Paul is the first national politician to translate a presidential campaign to Snapchat, telling POLITICO, “We reach thousands of kids that we might not ever have reached before. In fact, we’re probably reaching some kids who aren’t yet 18, that will be 18 when the elections roll around the next time. We’ll have whole classrooms sometimes do a Snapchat to us.”
And Paul’s message to Millennials is simple: “You don’t want to replace your parents with the government.”
By using the federal government as a narrative which gets in the way of an individuals life and attempts to tell someone what to do, Paul is able to resonate with young adults who do not identify with either political party.
On top of this stroke of Millennial-outreach genius, Paul attended a conference at the tech-savvy and hip South by Southwest (SXSW) technology conference.
His message did not change, but he broadened it, introducing his ‘Leave-Me-Alone-Coalition,’ aimed at attacking the National Security Agency for their alleged spying into the private lives of individuals.
What may be so intriguing about Paul’s initiative, is that he does not force the individual to come to him, rather he goes directly to the individual, whether through Snapchat or SXSW.
And if all of this seems like tame areas for Paul to be going, you may not have heard about his recent trip to the very liberal Bowie State University in Maryland last week.
Bowie State is known for its traditionally majority African American student body. Liberal, black young adults to any other GOP-er could seem like uncharted territory. However, to Paul, it is exactly where he wants to be.

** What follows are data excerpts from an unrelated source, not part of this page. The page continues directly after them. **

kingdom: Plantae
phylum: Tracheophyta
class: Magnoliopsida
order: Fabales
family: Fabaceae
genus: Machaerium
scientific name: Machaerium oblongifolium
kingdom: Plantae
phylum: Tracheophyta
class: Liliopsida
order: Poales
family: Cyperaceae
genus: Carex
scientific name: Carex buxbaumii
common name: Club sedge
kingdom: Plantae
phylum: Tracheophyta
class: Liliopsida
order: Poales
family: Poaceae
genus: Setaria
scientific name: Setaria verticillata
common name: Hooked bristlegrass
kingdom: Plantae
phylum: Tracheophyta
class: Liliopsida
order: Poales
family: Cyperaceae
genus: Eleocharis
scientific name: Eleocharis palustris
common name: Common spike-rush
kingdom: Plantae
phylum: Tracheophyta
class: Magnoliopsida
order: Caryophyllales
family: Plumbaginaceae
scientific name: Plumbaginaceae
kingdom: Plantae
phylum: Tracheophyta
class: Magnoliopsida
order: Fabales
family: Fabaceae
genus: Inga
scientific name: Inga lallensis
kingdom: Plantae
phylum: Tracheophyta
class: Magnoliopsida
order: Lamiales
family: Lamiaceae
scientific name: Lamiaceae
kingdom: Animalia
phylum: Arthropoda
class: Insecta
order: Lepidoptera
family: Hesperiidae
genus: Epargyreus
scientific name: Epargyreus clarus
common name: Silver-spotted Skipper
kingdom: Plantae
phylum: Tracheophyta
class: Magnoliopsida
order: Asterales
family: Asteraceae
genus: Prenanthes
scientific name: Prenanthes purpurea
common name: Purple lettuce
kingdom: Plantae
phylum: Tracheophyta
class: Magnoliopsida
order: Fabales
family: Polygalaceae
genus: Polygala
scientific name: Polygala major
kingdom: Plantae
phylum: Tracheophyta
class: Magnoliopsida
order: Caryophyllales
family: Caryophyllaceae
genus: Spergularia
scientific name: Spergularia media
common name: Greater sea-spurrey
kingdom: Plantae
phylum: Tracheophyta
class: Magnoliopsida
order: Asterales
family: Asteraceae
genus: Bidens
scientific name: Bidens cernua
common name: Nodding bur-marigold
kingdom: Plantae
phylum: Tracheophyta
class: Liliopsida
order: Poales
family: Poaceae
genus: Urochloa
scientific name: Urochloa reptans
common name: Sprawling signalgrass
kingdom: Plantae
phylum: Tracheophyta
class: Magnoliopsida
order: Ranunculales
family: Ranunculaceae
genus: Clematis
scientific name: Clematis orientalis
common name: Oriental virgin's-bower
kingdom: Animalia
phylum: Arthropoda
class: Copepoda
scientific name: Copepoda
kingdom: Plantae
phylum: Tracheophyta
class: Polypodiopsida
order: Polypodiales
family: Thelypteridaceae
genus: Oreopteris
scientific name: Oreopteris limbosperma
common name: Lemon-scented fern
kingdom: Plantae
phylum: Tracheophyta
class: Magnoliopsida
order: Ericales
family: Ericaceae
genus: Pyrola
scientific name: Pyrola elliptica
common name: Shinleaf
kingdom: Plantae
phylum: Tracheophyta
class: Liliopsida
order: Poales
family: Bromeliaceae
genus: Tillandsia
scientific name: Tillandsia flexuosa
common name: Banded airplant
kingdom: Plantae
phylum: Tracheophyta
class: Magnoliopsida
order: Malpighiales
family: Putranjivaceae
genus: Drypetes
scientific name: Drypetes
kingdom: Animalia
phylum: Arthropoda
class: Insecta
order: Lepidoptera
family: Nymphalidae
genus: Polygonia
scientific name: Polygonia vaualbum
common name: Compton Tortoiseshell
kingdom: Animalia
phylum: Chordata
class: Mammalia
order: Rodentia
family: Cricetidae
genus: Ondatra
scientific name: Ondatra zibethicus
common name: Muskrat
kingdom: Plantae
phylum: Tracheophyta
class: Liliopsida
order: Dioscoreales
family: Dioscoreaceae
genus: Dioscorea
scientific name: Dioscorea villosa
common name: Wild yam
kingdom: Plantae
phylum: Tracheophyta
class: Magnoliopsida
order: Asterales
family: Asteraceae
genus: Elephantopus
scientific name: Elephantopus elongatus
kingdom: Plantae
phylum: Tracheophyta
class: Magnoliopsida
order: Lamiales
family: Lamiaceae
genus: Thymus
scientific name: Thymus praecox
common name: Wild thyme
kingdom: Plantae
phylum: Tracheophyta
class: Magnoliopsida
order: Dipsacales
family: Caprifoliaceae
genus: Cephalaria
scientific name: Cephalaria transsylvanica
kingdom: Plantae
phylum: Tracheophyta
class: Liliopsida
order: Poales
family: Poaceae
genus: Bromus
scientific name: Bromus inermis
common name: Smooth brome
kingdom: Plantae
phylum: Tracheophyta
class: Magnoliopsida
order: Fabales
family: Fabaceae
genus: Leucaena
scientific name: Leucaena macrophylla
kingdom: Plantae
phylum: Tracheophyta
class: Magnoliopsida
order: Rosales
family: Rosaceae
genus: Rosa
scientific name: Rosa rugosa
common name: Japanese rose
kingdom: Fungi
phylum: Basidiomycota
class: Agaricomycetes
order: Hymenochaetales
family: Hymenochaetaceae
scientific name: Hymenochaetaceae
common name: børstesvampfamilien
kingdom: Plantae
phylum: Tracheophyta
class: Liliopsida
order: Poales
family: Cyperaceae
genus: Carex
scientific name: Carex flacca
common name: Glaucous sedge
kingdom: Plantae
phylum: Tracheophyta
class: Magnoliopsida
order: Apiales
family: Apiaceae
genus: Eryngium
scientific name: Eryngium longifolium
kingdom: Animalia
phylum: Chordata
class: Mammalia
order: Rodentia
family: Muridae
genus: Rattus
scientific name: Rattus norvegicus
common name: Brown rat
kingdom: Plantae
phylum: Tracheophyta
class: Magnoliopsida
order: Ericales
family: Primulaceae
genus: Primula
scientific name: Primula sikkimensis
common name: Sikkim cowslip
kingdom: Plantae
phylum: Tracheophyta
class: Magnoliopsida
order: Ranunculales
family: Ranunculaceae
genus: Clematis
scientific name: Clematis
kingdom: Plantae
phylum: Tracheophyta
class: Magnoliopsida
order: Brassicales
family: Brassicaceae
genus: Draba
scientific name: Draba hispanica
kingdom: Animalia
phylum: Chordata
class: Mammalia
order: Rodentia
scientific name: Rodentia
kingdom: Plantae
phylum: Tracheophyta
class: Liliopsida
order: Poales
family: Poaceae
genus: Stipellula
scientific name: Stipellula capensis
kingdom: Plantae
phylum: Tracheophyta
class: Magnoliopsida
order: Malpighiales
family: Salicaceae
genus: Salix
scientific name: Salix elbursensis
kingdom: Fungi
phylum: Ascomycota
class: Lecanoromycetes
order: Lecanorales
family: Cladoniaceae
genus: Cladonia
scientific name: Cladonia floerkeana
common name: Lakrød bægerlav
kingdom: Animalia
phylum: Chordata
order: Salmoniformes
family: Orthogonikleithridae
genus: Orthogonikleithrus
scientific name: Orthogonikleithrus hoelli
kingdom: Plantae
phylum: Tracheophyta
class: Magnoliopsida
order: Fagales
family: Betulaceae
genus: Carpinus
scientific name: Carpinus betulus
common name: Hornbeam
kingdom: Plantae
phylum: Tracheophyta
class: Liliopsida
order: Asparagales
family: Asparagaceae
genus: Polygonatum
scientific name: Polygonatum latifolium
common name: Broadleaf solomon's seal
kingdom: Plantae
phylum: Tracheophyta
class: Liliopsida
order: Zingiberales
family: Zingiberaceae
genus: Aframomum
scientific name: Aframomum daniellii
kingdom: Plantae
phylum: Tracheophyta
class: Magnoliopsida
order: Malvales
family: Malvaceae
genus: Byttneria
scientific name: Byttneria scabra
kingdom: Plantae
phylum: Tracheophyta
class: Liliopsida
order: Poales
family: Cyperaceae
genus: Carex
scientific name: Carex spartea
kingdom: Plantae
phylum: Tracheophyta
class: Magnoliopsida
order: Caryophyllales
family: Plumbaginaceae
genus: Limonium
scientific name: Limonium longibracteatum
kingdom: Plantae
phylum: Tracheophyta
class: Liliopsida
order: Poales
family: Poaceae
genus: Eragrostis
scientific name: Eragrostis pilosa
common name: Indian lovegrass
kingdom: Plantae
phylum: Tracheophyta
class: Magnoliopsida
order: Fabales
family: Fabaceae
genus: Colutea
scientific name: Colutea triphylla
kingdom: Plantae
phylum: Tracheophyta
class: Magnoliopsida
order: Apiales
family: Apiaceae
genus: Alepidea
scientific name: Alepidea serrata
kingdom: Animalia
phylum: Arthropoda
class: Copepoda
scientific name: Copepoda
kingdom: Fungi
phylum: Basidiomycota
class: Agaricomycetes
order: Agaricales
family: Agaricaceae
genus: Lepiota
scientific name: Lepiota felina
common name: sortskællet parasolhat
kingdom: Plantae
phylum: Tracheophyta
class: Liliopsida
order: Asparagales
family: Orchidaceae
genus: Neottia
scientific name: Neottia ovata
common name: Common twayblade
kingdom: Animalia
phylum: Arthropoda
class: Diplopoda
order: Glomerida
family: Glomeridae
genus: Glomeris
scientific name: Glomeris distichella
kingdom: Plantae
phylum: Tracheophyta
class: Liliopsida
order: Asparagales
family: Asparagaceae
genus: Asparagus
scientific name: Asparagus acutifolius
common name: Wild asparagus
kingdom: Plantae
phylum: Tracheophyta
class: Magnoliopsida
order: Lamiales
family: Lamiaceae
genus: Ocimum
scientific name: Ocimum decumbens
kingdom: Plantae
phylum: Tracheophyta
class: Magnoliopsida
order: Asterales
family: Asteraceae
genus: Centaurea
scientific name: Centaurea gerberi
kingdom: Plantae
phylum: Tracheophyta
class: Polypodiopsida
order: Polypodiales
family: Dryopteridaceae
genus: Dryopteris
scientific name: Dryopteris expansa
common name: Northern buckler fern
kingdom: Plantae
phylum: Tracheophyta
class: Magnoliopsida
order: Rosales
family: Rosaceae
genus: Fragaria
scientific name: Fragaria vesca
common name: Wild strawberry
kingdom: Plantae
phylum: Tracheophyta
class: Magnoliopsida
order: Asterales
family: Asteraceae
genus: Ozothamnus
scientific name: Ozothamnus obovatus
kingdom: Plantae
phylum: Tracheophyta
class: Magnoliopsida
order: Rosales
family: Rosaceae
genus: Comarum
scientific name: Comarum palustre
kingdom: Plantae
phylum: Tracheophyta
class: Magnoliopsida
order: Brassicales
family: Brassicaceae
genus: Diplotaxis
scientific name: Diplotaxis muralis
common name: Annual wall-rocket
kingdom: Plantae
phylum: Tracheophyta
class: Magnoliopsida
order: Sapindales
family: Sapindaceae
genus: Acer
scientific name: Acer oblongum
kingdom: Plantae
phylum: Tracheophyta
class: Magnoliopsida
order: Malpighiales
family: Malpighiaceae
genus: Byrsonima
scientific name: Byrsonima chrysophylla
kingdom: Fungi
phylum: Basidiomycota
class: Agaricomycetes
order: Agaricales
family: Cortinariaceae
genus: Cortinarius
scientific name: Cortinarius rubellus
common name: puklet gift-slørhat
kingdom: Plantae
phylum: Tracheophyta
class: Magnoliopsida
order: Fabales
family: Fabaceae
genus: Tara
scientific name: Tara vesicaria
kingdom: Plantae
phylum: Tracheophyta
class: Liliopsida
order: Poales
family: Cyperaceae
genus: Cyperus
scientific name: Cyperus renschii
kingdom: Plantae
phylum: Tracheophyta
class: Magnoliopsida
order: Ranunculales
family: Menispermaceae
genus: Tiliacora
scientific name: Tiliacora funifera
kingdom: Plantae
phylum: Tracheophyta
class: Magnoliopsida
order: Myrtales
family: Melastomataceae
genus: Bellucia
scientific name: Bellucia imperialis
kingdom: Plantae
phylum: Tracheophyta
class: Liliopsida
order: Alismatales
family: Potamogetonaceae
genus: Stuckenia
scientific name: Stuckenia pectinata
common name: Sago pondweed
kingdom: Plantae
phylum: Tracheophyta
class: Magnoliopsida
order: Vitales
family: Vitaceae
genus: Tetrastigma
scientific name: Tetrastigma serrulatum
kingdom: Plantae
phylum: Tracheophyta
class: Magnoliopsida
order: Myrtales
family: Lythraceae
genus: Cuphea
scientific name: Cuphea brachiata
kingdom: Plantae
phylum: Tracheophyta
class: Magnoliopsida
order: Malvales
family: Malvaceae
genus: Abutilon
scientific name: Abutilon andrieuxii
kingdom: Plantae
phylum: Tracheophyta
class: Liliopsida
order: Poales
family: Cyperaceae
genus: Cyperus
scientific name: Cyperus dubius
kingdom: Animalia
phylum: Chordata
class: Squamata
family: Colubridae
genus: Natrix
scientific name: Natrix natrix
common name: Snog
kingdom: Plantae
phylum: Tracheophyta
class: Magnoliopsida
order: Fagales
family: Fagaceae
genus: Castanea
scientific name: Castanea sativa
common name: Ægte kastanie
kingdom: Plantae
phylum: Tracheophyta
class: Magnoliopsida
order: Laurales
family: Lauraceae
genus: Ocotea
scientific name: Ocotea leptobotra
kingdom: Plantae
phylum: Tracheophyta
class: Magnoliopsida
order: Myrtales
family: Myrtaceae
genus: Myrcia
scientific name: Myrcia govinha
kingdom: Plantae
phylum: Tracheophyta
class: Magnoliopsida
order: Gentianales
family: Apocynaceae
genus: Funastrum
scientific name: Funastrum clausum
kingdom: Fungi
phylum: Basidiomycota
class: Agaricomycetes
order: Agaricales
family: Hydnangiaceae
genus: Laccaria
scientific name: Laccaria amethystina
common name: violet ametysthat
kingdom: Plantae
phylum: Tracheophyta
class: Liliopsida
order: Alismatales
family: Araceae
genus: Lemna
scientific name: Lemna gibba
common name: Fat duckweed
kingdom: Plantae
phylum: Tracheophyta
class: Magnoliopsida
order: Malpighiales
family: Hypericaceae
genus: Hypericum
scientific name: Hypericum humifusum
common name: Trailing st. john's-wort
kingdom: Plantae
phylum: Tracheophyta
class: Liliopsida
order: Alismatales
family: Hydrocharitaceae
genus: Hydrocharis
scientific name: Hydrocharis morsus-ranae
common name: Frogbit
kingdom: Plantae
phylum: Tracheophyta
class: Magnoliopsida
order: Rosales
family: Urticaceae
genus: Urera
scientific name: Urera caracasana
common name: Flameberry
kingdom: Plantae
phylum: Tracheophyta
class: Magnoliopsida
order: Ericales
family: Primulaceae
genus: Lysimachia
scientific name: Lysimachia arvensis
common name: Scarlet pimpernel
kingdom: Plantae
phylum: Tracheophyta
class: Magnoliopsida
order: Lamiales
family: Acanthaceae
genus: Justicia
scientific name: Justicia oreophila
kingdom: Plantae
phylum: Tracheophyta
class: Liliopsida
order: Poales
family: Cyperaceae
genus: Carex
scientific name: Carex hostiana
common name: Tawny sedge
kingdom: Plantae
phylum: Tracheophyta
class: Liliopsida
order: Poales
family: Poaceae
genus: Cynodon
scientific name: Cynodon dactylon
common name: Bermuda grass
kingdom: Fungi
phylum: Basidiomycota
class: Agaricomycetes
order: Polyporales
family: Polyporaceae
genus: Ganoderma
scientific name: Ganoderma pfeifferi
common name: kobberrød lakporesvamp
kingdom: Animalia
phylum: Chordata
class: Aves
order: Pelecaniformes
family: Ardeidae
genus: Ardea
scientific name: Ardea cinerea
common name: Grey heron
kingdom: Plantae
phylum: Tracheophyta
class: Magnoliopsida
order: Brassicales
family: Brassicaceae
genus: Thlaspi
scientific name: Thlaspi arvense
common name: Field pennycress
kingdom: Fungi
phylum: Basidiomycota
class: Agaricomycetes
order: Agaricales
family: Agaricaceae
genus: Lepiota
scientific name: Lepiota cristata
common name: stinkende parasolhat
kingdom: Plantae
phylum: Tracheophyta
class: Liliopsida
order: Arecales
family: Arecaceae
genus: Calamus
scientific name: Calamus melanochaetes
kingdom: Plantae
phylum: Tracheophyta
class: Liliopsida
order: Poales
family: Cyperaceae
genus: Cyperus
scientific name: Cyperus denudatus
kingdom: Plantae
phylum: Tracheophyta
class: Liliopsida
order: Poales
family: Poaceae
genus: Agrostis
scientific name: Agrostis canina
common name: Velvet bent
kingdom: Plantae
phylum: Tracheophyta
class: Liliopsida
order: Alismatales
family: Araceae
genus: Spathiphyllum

During the speech to the group of college students, Paul noted examples throughout history where African Americans were essentially screwed over by big government, making the same point he always makes to young people: Government is not the answer to your problems.
In a more libertarian-driven narrative, Paul also discussed the criminal justice system and how the federal government plays a large role in its problems and the militarization of local police forces.
Most remarkable is that Paul received a standing ovation from a crowd that largely votes for and with the Democratic Party.
Even though Paul is possibly the most unalike politician to Obama, he understands, like Obama did in 2008 and 2012, the oddness of Millennials and their obsession with imagery.
For Rand Paul, medium is the message. And for Millennials, Paul’s message may just be the answer.